Instructions for the task: Using the entries that follow, write out the line containing "1. Independent Relationship", the line containing "2. Organization /Expert/Consultant's", and every line between them, exactly and nothing else.

══════════════════════════════

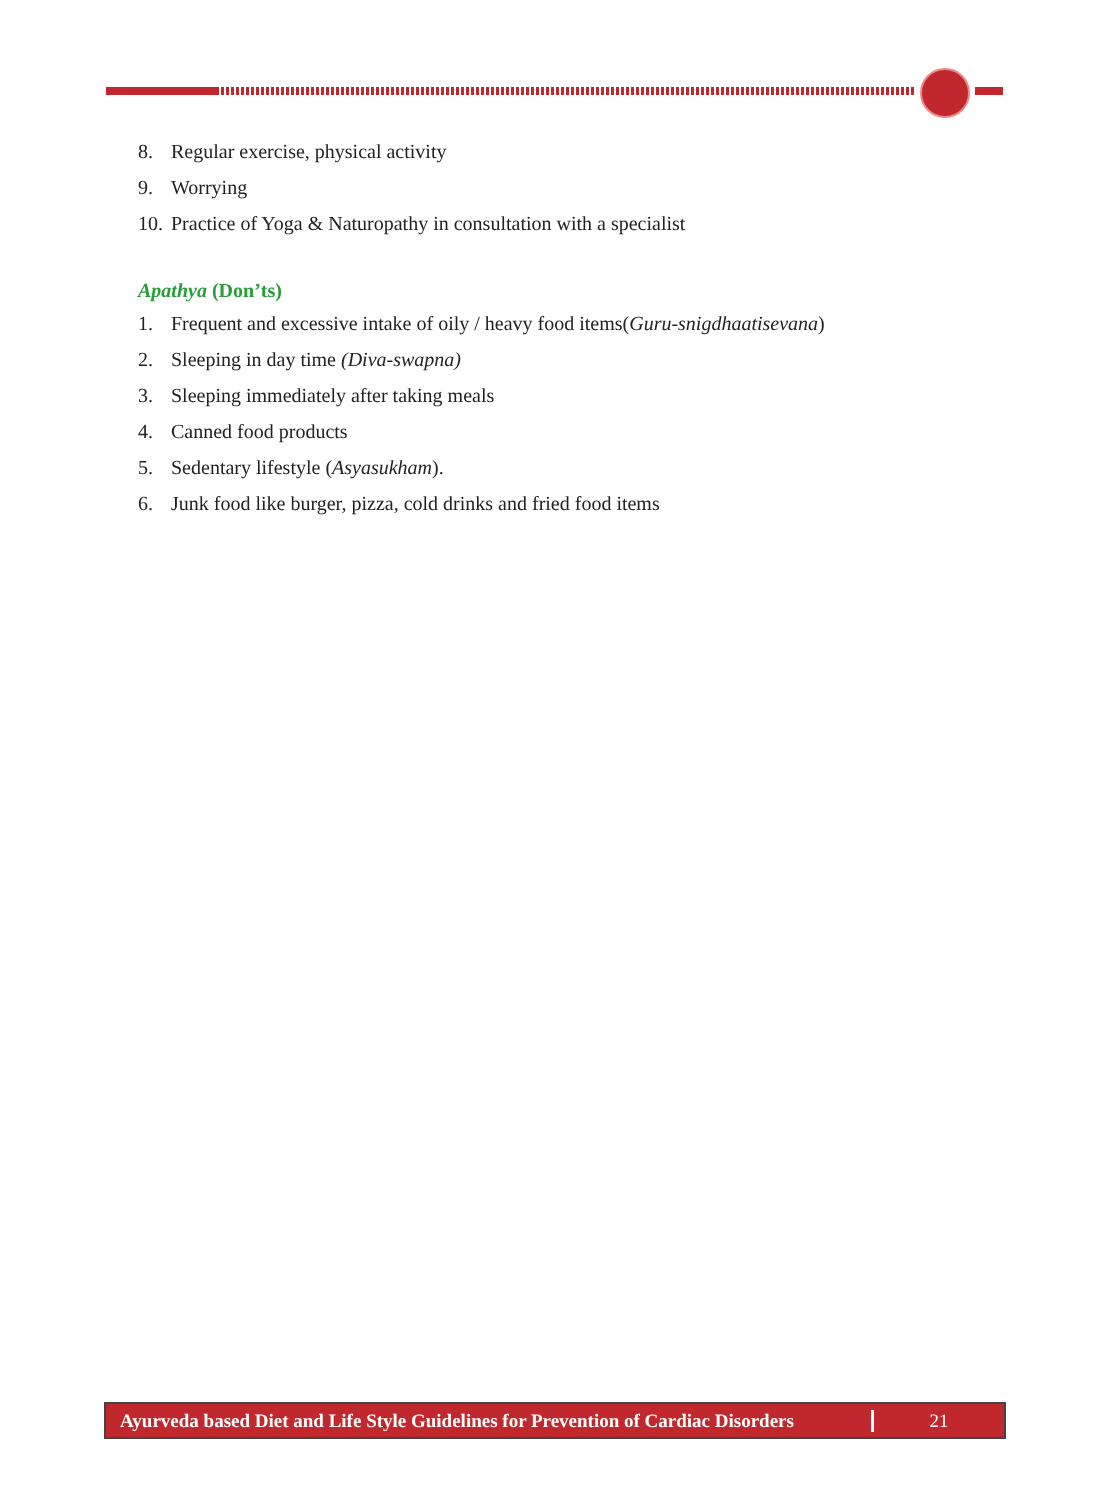8. Regular exercise, physical activity
9. Worrying
10. Practice of Yoga & Naturopathy in consultation with a specialist
Apathya (Don’ts)
1. Frequent and excessive intake of oily / heavy food items(Guru-snigdhaatisevana)
2. Sleeping in day time (Diva-swapna)
3. Sleeping immediately after taking meals
4. Canned food products
5. Sedentary lifestyle (Asyasukham).
6. Junk food like burger, pizza, cold drinks and fried food items
Ayurveda based Diet and Life Style Guidelines for Prevention of Cardiac Disorders
21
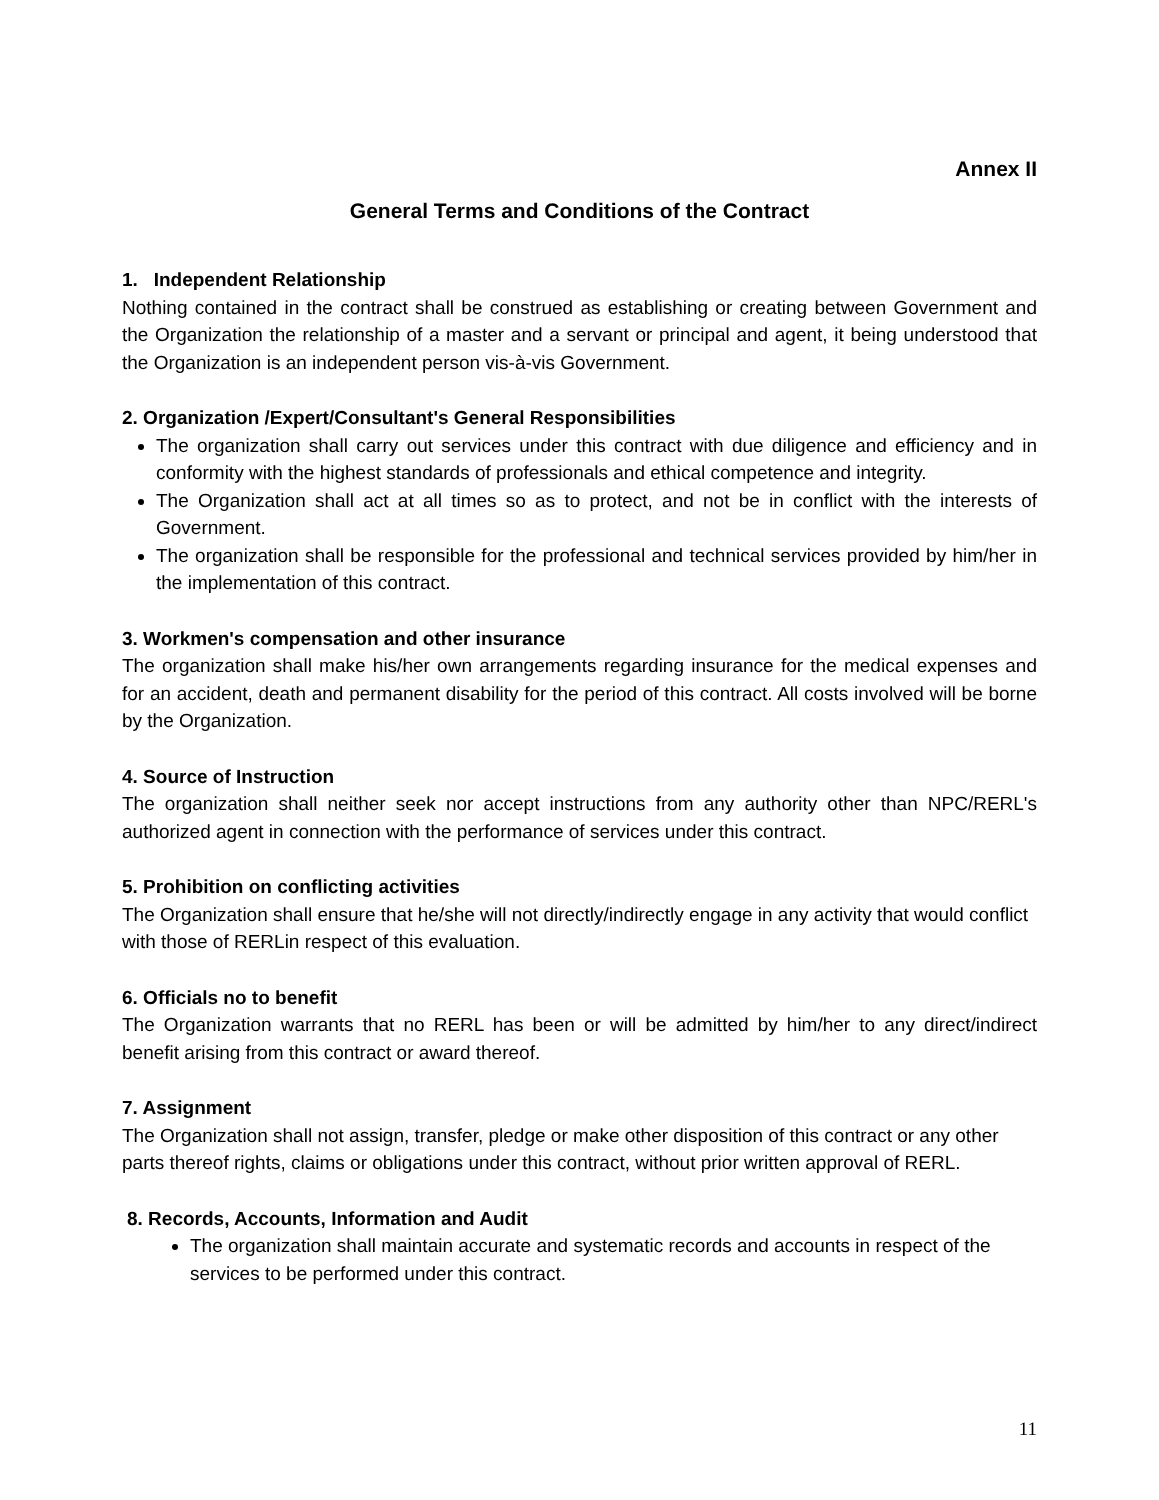Annex II
General Terms and Conditions of the Contract
1. Independent Relationship
Nothing contained in the contract shall be construed as establishing or creating between Government and the Organization the relationship of a master and a servant or principal and agent, it being understood that the Organization is an independent person vis-à-vis Government.
2. Organization /Expert/Consultant's General Responsibilities
The organization shall carry out services under this contract with due diligence and efficiency and in conformity with the highest standards of professionals and ethical competence and integrity.
The Organization shall act at all times so as to protect, and not be in conflict with the interests of Government.
The organization shall be responsible for the professional and technical services provided by him/her in the implementation of this contract.
3. Workmen's compensation and other insurance
The organization shall make his/her own arrangements regarding insurance for the medical expenses and for an accident, death and permanent disability for the period of this contract. All costs involved will be borne by the Organization.
4. Source of Instruction
The organization shall neither seek nor accept instructions from any authority other than NPC/RERL's authorized agent in connection with the performance of services under this contract.
5. Prohibition on conflicting activities
The Organization shall ensure that he/she will not directly/indirectly engage in any activity that would conflict with those of RERLin respect of this evaluation.
6. Officials no to benefit
The Organization warrants that no RERL has been or will be admitted by him/her to any direct/indirect benefit arising from this contract or award thereof.
7. Assignment
The Organization shall not assign, transfer, pledge or make other disposition of this contract or any other parts thereof rights, claims or obligations under this contract, without prior written approval of RERL.
8. Records, Accounts, Information and Audit
The organization shall maintain accurate and systematic records and accounts in respect of the services to be performed under this contract.
11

══════════════════════════════

Solution to this task:
1. Independent Relationship
Nothing contained in the contract shall be construed as establishing or creating between Government and the Organization the relationship of a master and a servant or principal and agent, it being understood that the Organization is an independent person vis-à-vis Government.
2. Organization /Expert/Consultant's General Responsibilities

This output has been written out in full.